#### Excerpt

As another example, in a speech-dominant region, because both speech and noise are present, it may be difficult to detect only noise components. In previous researches, a gain that is obtained from a noise-dominant region is multiplied with the current spectrum in an effort to detect noise. However, because the spectrum of the noise-dominant region generally includes speech components, and because noise is estimated from the speech-dominant region using a gain that is obtained from the noise-dominant region, an error in estimating a frequency component of an actual speech spectrum as a noise component may occur.
FIG. 4 illustrates an example of the noise estimation unit shown in FIG. 1.
Referring to FIG. 4, the noise estimation unit 140 includes noise region determination unit 410, a speech-region noise estimation unit 420, and a noise-region noise estimation unit 430.
The noise region determination unit 410 may discriminate each region of an acoustic signal as a speech-dominant region or a noise-dominant region based on the calculated speech absence probability. The speech absence probability may be calculated at each time index in respect to the spectrum of input frame. The noise region determination unit 410 may determine a noise region as a region of an acoustic signal that has a speech absence probability greater than a threshold value, and may determine a speech-dominant region as a region other than the noise region.
The noise region determination unit 410 may control the speech-region noise estimation unit 420 to perform noise estimation in a speech-dominant region. As another example, the noise region determination unit 410 may control the noise-region noise estimation unit 430 to perform noise estimation in a noise region. It should be appreciated that the configuration of the noise region determination unit 410 to control the speech-region noise estimation unit 420 and the noise-region noise estimation unit 430 is only one example. For example, the noise region determination unit 410 may be substituted by a functional unit that discriminates a speech-dominant region.
In the example of FIG. 4, the speech-region noise estimation unit 420 includes a frequency domain noise estimation unit 422 and a smoothing unit 424.
For example, the frequency domain noise estimation unit 422 may track local minima on a frequency axis in respect to the spectrum of a current frame. The frequency domain noise estimation unit 422 may perform noise estimation based on the local minima in a frequency domain of each of the frames that are discriminated as speech-dominant regions.

########

Required tasks
a) In the noise estimation excerpt, condense the paragraph that begins "The noise region determination unit 410 may discriminate" into two sentences, keeping its main facts.
b) From the noise estimation excerpt, output the passage that begins at the words "Referring to FIG." and stops after "estimation unit 430.".

#### Given material

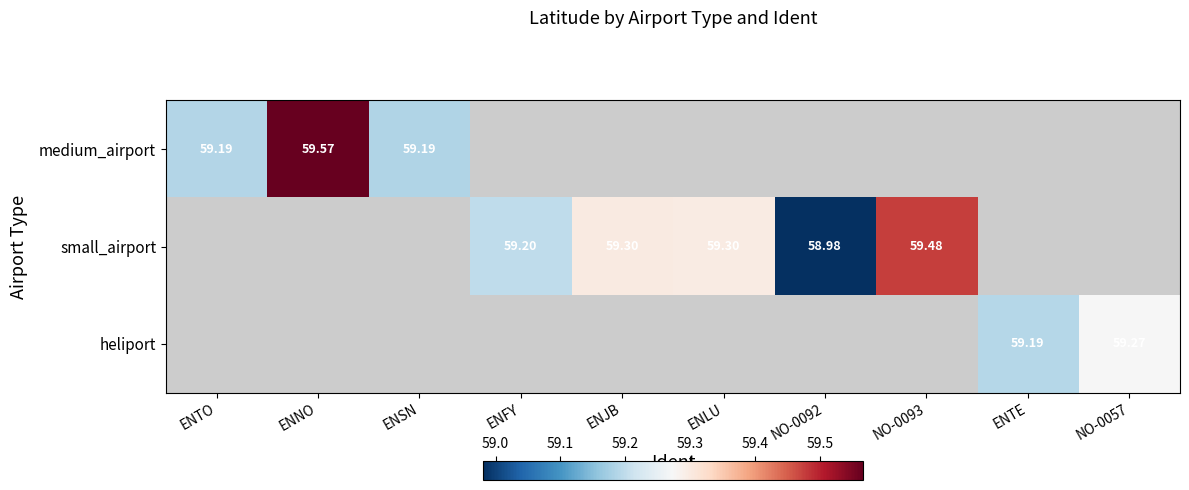

Which series changed the most between ENLU and NO-0093?

small_airport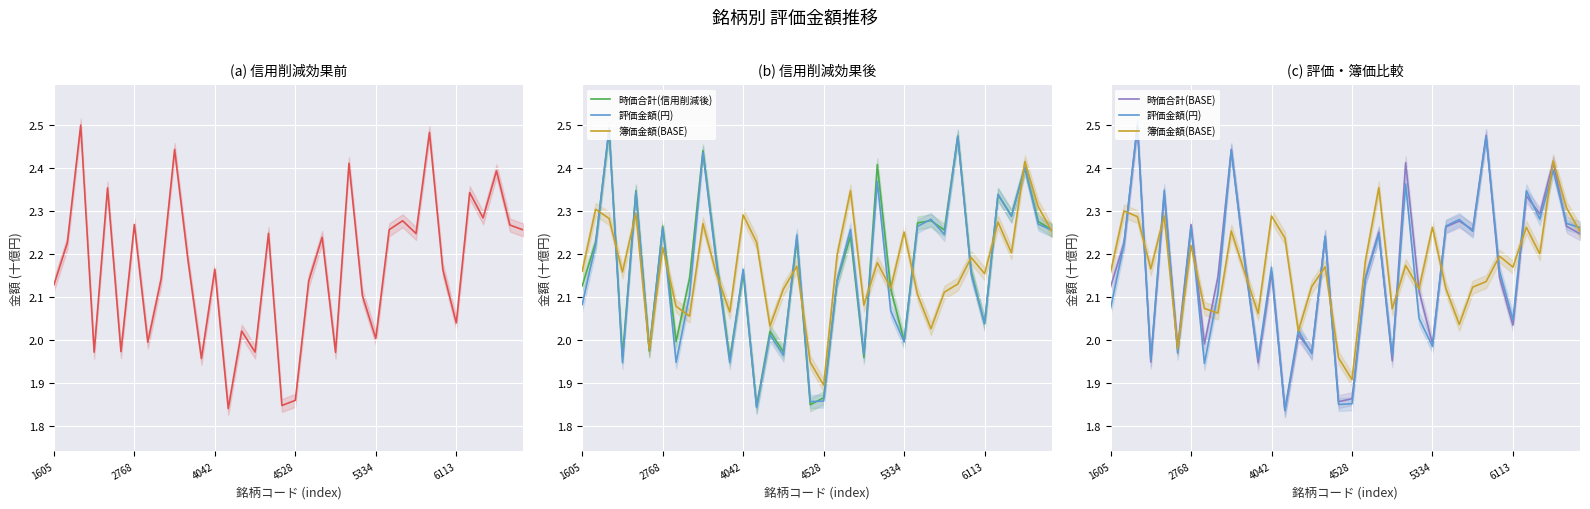

How many lines are shown in the chart?

5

########

Problem solutions
a) The noise region determination unit 410 uses a speech absence probability, calculated at each time index for the spectrum of the input frame, to classify each region of an acoustic signal as speech-dominant or noise-dominant. Regions whose speech absence probability exceeds a threshold value are noise regions, and all other regions are speech-dominant.

b)
Referring to FIG. 4, the noise estimation unit 140 includes noise region determination unit 410, a speech-region noise estimation unit 420, and a noise-region noise estimation unit 430.